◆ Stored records

######

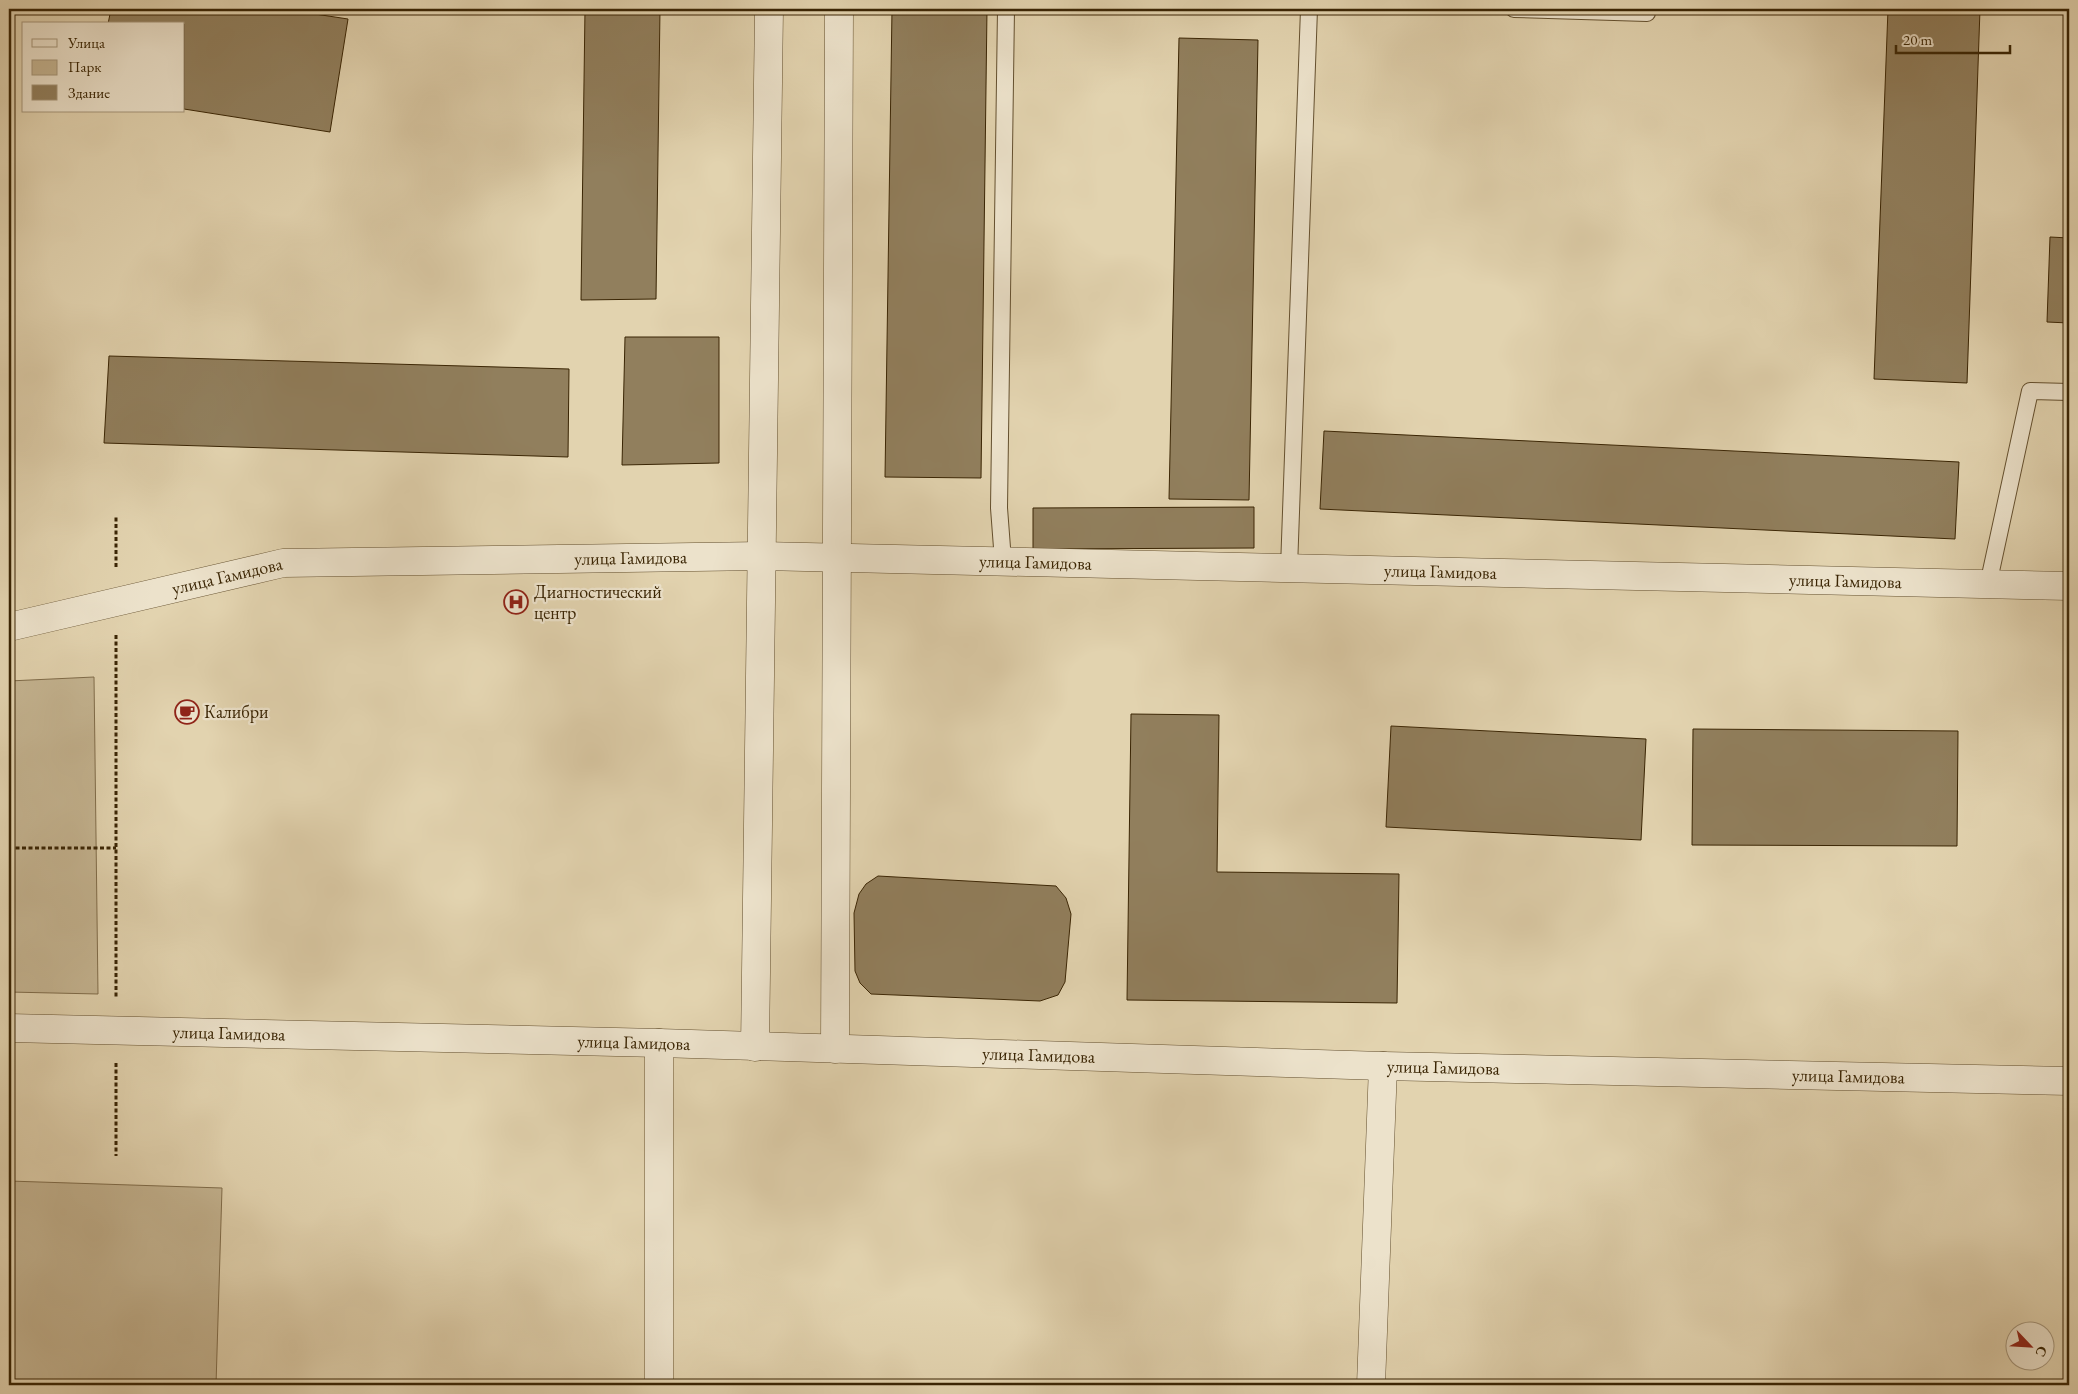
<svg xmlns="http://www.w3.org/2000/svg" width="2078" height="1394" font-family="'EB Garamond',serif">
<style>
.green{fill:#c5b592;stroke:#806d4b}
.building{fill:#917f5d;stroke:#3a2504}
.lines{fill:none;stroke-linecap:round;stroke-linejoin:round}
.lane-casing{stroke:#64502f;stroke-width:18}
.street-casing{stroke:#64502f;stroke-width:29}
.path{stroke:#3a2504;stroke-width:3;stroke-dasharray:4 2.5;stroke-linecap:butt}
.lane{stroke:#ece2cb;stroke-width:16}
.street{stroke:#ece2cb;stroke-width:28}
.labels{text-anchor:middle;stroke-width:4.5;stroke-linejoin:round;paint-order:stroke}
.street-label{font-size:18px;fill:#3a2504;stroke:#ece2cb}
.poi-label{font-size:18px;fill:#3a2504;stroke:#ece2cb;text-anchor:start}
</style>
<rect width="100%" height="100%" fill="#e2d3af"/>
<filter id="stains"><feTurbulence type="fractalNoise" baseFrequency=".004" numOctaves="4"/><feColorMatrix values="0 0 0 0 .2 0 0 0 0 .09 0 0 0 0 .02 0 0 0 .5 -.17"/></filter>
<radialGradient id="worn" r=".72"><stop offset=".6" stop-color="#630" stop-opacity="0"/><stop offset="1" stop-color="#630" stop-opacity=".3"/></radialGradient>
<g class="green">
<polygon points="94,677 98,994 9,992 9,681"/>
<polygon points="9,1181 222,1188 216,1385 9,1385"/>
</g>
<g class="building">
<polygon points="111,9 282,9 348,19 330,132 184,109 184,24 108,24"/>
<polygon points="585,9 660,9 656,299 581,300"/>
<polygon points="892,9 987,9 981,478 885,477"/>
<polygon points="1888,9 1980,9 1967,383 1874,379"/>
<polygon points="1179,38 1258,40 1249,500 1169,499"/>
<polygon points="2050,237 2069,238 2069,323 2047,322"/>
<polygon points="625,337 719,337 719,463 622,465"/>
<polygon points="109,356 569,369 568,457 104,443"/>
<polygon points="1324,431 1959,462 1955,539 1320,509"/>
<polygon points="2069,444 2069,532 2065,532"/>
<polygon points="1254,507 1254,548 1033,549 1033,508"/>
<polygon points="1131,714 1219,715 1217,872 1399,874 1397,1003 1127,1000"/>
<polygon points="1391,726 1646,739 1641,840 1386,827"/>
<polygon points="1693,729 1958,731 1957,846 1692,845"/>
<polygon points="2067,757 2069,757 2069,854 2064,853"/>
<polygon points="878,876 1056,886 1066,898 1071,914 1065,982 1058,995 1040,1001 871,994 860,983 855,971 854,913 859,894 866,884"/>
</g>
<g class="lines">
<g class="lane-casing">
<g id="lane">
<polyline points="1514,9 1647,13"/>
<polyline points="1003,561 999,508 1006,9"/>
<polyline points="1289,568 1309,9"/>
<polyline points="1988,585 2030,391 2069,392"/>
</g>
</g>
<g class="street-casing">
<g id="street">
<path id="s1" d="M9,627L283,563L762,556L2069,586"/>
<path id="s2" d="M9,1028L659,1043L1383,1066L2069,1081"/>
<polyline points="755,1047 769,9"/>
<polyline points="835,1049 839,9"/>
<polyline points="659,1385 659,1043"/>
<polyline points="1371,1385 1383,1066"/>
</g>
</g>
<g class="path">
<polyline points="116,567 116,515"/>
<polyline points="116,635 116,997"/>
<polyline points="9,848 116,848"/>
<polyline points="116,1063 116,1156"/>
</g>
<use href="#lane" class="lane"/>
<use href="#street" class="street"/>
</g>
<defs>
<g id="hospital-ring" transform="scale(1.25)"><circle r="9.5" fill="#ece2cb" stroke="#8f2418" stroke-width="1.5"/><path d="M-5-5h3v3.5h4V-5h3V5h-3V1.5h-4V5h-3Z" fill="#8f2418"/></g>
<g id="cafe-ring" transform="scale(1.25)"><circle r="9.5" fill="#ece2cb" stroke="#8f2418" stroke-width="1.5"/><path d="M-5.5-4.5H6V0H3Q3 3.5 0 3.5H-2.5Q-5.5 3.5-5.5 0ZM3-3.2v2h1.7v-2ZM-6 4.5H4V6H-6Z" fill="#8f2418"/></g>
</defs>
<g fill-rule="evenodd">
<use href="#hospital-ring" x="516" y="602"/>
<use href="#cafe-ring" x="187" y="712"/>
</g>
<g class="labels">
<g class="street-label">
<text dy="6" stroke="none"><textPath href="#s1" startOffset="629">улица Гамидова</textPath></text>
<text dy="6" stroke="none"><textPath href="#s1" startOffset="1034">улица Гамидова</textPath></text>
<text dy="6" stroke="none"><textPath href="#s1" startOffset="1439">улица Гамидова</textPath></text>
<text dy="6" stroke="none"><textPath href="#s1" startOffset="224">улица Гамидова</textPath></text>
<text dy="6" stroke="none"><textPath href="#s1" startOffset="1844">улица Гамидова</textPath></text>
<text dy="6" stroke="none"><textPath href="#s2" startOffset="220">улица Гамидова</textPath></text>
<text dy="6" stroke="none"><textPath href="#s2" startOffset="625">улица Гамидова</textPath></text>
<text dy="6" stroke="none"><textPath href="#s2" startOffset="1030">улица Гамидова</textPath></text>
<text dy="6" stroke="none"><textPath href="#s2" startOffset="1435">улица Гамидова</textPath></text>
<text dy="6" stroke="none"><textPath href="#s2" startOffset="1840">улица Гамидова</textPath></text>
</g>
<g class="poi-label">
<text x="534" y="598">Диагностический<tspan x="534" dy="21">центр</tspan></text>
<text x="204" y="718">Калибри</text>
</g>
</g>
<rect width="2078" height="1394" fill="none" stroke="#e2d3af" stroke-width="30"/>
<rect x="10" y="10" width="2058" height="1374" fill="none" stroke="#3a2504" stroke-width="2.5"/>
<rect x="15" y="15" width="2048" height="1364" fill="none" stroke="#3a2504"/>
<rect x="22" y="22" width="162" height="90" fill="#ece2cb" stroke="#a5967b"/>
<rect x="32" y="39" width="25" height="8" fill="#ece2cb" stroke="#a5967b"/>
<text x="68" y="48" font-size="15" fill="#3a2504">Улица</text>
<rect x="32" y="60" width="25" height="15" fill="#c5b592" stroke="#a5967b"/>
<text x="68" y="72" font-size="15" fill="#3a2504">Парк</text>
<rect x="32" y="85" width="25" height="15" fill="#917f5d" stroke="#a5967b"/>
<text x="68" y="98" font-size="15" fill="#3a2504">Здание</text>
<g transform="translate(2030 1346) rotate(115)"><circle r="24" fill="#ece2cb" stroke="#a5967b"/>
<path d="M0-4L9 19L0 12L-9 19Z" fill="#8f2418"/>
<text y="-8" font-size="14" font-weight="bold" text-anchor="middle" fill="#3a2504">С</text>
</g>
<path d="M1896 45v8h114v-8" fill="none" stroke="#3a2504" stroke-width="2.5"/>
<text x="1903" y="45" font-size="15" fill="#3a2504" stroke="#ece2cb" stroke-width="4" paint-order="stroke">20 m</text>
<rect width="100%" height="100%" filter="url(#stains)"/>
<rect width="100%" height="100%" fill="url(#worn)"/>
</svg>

######

Print every entry exactly; omit the pictures.

◆ Result of this task
<svg xmlns="http://www.w3.org/2000/svg" width="2078" height="1394" font-family="'EB Garamond',serif">
<style>
.green{fill:#c5b592;stroke:#806d4b}
.building{fill:#917f5d;stroke:#3a2504}
.lines{fill:none;stroke-linecap:round;stroke-linejoin:round}
.lane-casing{stroke:#64502f;stroke-width:18}
.street-casing{stroke:#64502f;stroke-width:29}
.path{stroke:#3a2504;stroke-width:3;stroke-dasharray:4 2.5;stroke-linecap:butt}
.lane{stroke:#ece2cb;stroke-width:16}
.street{stroke:#ece2cb;stroke-width:28}
.labels{text-anchor:middle;stroke-width:4.5;stroke-linejoin:round;paint-order:stroke}
.street-label{font-size:18px;fill:#3a2504;stroke:#ece2cb}
.poi-label{font-size:18px;fill:#3a2504;stroke:#ece2cb;text-anchor:start}
</style>
<rect width="100%" height="100%" fill="#e2d3af"/>
<filter id="stains"><feTurbulence type="fractalNoise" baseFrequency=".004" numOctaves="4"/><feColorMatrix values="0 0 0 0 .2 0 0 0 0 .09 0 0 0 0 .02 0 0 0 .5 -.17"/></filter>
<radialGradient id="worn" r=".72"><stop offset=".6" stop-color="#630" stop-opacity="0"/><stop offset="1" stop-color="#630" stop-opacity=".3"/></radialGradient>
<g class="green">
<polygon points="94,677 98,994 9,992 9,681"/>
<polygon points="9,1181 222,1188 216,1385 9,1385"/>
</g>
<g class="building">
<polygon points="111,9 282,9 348,19 330,132 184,109 184,24 108,24"/>
<polygon points="585,9 660,9 656,299 581,300"/>
<polygon points="892,9 987,9 981,478 885,477"/>
<polygon points="1888,9 1980,9 1967,383 1874,379"/>
<polygon points="1179,38 1258,40 1249,500 1169,499"/>
<polygon points="2050,237 2069,238 2069,323 2047,322"/>
<polygon points="625,337 719,337 719,463 622,465"/>
<polygon points="109,356 569,369 568,457 104,443"/>
<polygon points="1324,431 1959,462 1955,539 1320,509"/>
<polygon points="2069,444 2069,532 2065,532"/>
<polygon points="1254,507 1254,548 1033,549 1033,508"/>
<polygon points="1131,714 1219,715 1217,872 1399,874 1397,1003 1127,1000"/>
<polygon points="1391,726 1646,739 1641,840 1386,827"/>
<polygon points="1693,729 1958,731 1957,846 1692,845"/>
<polygon points="2067,757 2069,757 2069,854 2064,853"/>
<polygon points="878,876 1056,886 1066,898 1071,914 1065,982 1058,995 1040,1001 871,994 860,983 855,971 854,913 859,894 866,884"/>
</g>
<g class="lines">
<g class="lane-casing">
<g id="lane">
<polyline points="1514,9 1647,13"/>
<polyline points="1003,561 999,508 1006,9"/>
<polyline points="1289,568 1309,9"/>
<polyline points="1988,585 2030,391 2069,392"/>
</g>
</g>
<g class="street-casing">
<g id="street">
<path id="s1" d="M9,627L283,563L762,556L2069,586"/>
<path id="s2" d="M9,1028L659,1043L1383,1066L2069,1081"/>
<polyline points="755,1047 769,9"/>
<polyline points="835,1049 839,9"/>
<polyline points="659,1385 659,1043"/>
<polyline points="1371,1385 1383,1066"/>
</g>
</g>
<g class="path">
<polyline points="116,567 116,515"/>
<polyline points="116,635 116,997"/>
<polyline points="9,848 116,848"/>
<polyline points="116,1063 116,1156"/>
</g>
<use href="#lane" class="lane"/>
<use href="#street" class="street"/>
</g>
<defs>
<g id="hospital-ring" transform="scale(1.25)"><circle r="9.5" fill="#ece2cb" stroke="#8f2418" stroke-width="1.5"/><path d="M-5-5h3v3.5h4V-5h3V5h-3V1.5h-4V5h-3Z" fill="#8f2418"/></g>
<g id="cafe-ring" transform="scale(1.25)"><circle r="9.5" fill="#ece2cb" stroke="#8f2418" stroke-width="1.5"/><path d="M-5.5-4.5H6V0H3Q3 3.5 0 3.5H-2.5Q-5.5 3.5-5.5 0ZM3-3.2v2h1.7v-2ZM-6 4.5H4V6H-6Z" fill="#8f2418"/></g>
</defs>
<g fill-rule="evenodd">
<use href="#hospital-ring" x="516" y="602"/>
<use href="#cafe-ring" x="187" y="712"/>
</g>
<g class="labels">
<g class="street-label">
<text dy="6" stroke="none"><textPath href="#s1" startOffset="629">улица Гамидова</textPath></text>
<text dy="6" stroke="none"><textPath href="#s1" startOffset="1034">улица Гамидова</textPath></text>
<text dy="6" stroke="none"><textPath href="#s1" startOffset="1439">улица Гамидова</textPath></text>
<text dy="6" stroke="none"><textPath href="#s1" startOffset="224">улица Гамидова</textPath></text>
<text dy="6" stroke="none"><textPath href="#s1" startOffset="1844">улица Гамидова</textPath></text>
<text dy="6" stroke="none"><textPath href="#s2" startOffset="220">улица Гамидова</textPath></text>
<text dy="6" stroke="none"><textPath href="#s2" startOffset="625">улица Гамидова</textPath></text>
<text dy="6" stroke="none"><textPath href="#s2" startOffset="1030">улица Гамидова</textPath></text>
<text dy="6" stroke="none"><textPath href="#s2" startOffset="1435">улица Гамидова</textPath></text>
<text dy="6" stroke="none"><textPath href="#s2" startOffset="1840">улица Гамидова</textPath></text>
</g>
<g class="poi-label">
<text x="534" y="598">Диагностический<tspan x="534" dy="21">центр</tspan></text>
<text x="204" y="718">Калибри</text>
</g>
</g>
<rect width="2078" height="1394" fill="none" stroke="#e2d3af" stroke-width="30"/>
<rect x="10" y="10" width="2058" height="1374" fill="none" stroke="#3a2504" stroke-width="2.5"/>
<rect x="15" y="15" width="2048" height="1364" fill="none" stroke="#3a2504"/>
<rect x="22" y="22" width="162" height="90" fill="#ece2cb" stroke="#a5967b"/>
<rect x="32" y="39" width="25" height="8" fill="#ece2cb" stroke="#a5967b"/>
<text x="68" y="48" font-size="15" fill="#3a2504">Улица</text>
<rect x="32" y="60" width="25" height="15" fill="#c5b592" stroke="#a5967b"/>
<text x="68" y="72" font-size="15" fill="#3a2504">Парк</text>
<rect x="32" y="85" width="25" height="15" fill="#917f5d" stroke="#a5967b"/>
<text x="68" y="98" font-size="15" fill="#3a2504">Здание</text>
<g transform="translate(2030 1346) rotate(115)"><circle r="24" fill="#ece2cb" stroke="#a5967b"/>
<path d="M0-4L9 19L0 12L-9 19Z" fill="#8f2418"/>
<text y="-8" font-size="14" font-weight="bold" text-anchor="middle" fill="#3a2504">С</text>
</g>
<path d="M1896 45v8h114v-8" fill="none" stroke="#3a2504" stroke-width="2.5"/>
<text x="1903" y="45" font-size="15" fill="#3a2504" stroke="#ece2cb" stroke-width="4" paint-order="stroke">20 m</text>
<rect width="100%" height="100%" filter="url(#stains)"/>
<rect width="100%" height="100%" fill="url(#worn)"/>
</svg>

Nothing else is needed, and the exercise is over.